Devant la prolifération des données personnelles, la gestion de l'identité sera d'autant plus pertinente qu'elle suivra les motivations de la présence sur la toile : mieux communiquer, céder à son narcissisme, ou capitaliser socialement. Des concepts tels que ceux de dataportability pourraient à terme assurer une permanence et une cohérence des informations personnelles.

Juridiquement, malgré les propositions de loi en ce sens, et le travail de la CNIL, l'identité numérique est un vide juridique et relève pénalement de la seule usurpation d'identité, dans le cadre d'un acte authentique ou dans un document administratif destiné à une autorité publique.

Les étapes de la vie « numérique » sur le Net peuvent se décliner en de nouvelles obligations ou tendances :

- Savoir s'informer via des RSS, des blogs, puis prendre la parole, puis intégrer des communautés actives.

- Vient ensuite la construction d' « un personal branding » qui consiste à manager son unicité, gérer son identité numérique nécessairement plus fluctuante que la réalité et entretenir sa notoriété. Il faut donc construire de la confiance, avec cohérence entre son identité numérique et ses followers.

- Certains pourtant choisissent de blogguer anonymement et ce pour plusieurs raisons non nécessairement concomittantes :
- Un contenu polémique qui nécessite une attention particulière du fait de la capacite de référencement et de mnémonique des moteurs de recherche.
- L'incompatibilité avec son statut , incitant à la discrétion.
- La timidité.
- La chronophagie.
- Ou le plaisir, avec ce que l'on appelle l'effet super-héros.



De la tension entre le réel et ce que l'on projette nait la simulation de soi, jouant sur les 5 composantes de celui-ci :

le soi matériel,
le soi personnel,
le soi adaptatif,
le soi social
et le soi non-soi.

Si l'on devait shématiser l'identité numérique, elle serait flottante sur des axes tels que l'identité civile, l'identité agissante, l'identité narrative et l'identité virtuelle.

Plusieurs formes de gestion de son identité apparaissent donc que l'on peut catégoriser ainsi ( en notant l'outil qui leur permet cette forme d'identité, sachant qu'elles sont cumulatives sur le web et non cannibalisantes), pour rendre la notion de mise en lumière de son identité :

- Le paravent : les utilisateurs sont visibles aux autres seulement à travers un moteur de recherche qui fonctionne sur des critères objectifs, ils restent cachés derrière des catégories qui les décrivent et ne se dévoilent qu'au cas par cas, en vérifiant les affinités dans le monde réel . L'exemple type en est Meetic

- Le clair-obscur : les utilisateurs rendent visibles leur intimité, leur quotidien, leur vie sociale mais ne s'adressent qu'à un réseau social de proches. L'exemple en est Frienster ou Skyblog.

- Le Phare : les utilisateurs rendent visibles certains traits de leur identité, go?ts, productions, accessibles à tous. Ils rencontrent une audience et en ont même une quête délibérée. L'exemple en est Flickr, Linkedin.

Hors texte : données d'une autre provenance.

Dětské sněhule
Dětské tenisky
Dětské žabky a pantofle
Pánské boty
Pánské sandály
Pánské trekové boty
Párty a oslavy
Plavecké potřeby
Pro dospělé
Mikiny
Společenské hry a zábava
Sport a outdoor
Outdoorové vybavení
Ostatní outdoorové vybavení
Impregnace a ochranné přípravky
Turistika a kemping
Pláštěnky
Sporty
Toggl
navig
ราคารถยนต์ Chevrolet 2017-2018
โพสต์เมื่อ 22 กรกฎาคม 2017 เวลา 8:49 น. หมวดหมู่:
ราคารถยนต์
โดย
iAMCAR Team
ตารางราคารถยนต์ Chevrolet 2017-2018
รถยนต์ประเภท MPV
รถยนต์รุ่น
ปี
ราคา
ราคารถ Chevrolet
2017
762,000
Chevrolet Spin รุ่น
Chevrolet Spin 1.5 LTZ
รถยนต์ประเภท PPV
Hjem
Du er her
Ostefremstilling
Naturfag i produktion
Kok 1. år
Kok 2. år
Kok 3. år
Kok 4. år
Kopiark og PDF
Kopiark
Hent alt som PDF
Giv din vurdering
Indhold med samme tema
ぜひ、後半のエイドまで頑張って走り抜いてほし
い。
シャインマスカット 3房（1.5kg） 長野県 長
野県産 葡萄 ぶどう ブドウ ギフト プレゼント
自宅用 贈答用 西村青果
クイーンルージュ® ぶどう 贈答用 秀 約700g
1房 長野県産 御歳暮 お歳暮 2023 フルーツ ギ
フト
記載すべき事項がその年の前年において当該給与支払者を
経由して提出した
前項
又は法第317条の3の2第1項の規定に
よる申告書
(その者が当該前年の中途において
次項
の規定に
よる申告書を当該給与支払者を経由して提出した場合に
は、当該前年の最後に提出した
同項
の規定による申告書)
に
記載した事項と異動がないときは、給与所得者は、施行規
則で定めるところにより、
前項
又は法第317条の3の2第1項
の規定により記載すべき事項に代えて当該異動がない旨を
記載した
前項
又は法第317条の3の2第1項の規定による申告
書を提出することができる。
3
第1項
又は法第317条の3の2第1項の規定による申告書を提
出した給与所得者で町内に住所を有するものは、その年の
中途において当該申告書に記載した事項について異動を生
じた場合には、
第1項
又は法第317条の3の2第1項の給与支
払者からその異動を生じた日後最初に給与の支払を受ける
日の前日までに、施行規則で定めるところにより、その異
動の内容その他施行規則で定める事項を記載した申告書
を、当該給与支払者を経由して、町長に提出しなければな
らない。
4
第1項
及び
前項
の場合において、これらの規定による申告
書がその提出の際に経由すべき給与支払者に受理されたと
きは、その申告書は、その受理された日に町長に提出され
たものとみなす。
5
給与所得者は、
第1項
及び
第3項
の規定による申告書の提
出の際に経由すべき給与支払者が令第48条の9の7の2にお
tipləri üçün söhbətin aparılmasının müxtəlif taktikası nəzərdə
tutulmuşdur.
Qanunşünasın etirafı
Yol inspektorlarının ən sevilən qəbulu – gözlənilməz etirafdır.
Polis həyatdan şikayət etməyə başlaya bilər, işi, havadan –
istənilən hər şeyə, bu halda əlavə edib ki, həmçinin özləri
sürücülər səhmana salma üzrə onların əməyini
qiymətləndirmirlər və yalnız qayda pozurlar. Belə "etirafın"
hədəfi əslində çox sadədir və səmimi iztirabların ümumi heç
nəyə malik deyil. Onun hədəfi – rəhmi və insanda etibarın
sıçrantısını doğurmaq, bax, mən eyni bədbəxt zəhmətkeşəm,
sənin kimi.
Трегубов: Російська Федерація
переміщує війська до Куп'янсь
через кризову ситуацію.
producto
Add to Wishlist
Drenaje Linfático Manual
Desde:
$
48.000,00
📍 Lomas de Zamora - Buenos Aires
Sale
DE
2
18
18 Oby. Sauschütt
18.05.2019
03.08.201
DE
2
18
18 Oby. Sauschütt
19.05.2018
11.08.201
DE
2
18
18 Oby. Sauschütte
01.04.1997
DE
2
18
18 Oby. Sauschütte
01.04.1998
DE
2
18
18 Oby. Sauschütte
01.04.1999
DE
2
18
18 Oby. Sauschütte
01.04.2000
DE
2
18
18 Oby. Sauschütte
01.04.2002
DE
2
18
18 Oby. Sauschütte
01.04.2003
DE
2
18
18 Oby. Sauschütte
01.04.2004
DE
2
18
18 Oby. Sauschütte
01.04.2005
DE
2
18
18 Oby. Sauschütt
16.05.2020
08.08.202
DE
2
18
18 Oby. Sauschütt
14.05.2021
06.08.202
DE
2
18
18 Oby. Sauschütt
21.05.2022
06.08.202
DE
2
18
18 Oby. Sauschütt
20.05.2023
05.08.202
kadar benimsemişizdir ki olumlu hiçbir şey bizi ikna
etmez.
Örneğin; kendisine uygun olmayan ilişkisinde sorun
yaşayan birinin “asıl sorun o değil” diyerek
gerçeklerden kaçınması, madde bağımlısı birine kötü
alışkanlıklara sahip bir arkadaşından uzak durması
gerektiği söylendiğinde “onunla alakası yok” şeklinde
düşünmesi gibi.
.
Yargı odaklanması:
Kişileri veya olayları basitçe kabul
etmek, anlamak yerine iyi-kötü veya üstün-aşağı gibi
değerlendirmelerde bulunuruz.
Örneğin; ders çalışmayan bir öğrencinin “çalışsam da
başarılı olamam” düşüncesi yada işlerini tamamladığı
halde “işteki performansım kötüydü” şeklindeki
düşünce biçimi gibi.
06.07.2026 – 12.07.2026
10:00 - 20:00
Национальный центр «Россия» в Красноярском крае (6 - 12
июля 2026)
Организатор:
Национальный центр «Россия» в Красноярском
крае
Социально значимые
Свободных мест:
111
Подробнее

- Le Post-it : les utilisateurs rendent visible leur disponibilité, leur présence, multiplient les indices contextuels, mais avec un accès permis à un cercle relationnel restreint . L'exemple type en est Twitter ou Peuplade.

- La Lanterna Magica : l'utilisateur découple son identité réelle et sur la base d'un avatar personnalisé se crée un personnage. L'exemple est Second Life ou les jeux en ligne type World of Warcraft.

Mais avant tout, le point central de l'identité sur le web est d'être un utilisateur, un user, une mesure de référence d'audience, qui utilise des applications, plateformes, logiciels etc, sans en avoir, souvent, la maîtrise technique.